- _EXERCISE DESCRIPTION_:
All lines from the one containing "stores are in" to the end of the data below are to be returned exactly, both ends included, with nothing added.

** Opening INFORMATION SHOWN block **

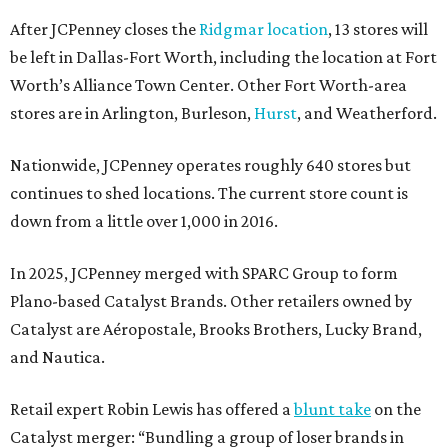
After JCPenney closes the
Ridgmar location
, 13 stores will
be left in Dallas-Fort Worth, including the location at Fort
Worth’s Alliance Town Center. Other Fort Worth-area
stores are in Arlington, Burleson,
Hurst
, and Weatherford.
Nationwide, JCPenney operates roughly 640 stores but
continues to shed locations. The current store count is
down from a little over 1,000 in 2016.
In 2025, JCPenney merged with SPARC Group to form
Plano-based Catalyst Brands. Other retailers owned by
Catalyst are Aéropostale, Brooks Brothers, Lucky Brand,
and Nautica.
Retail expert Robin Lewis has offered a
blunt take
on the
Catalyst merger: “Bundling a group of loser brands in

** Closing INFORMATION SHOWN block **

- _SOLUTION BELOW_:
stores are in Arlington, Burleson,
Hurst
, and Weatherford.
Nationwide, JCPenney operates roughly 640 stores but
continues to shed locations. The current store count is
down from a little over 1,000 in 2016.
In 2025, JCPenney merged with SPARC Group to form
Plano-based Catalyst Brands. Other retailers owned by
Catalyst are Aéropostale, Brooks Brothers, Lucky Brand,
and Nautica.
Retail expert Robin Lewis has offered a
blunt take
on the
Catalyst merger: “Bundling a group of loser brands in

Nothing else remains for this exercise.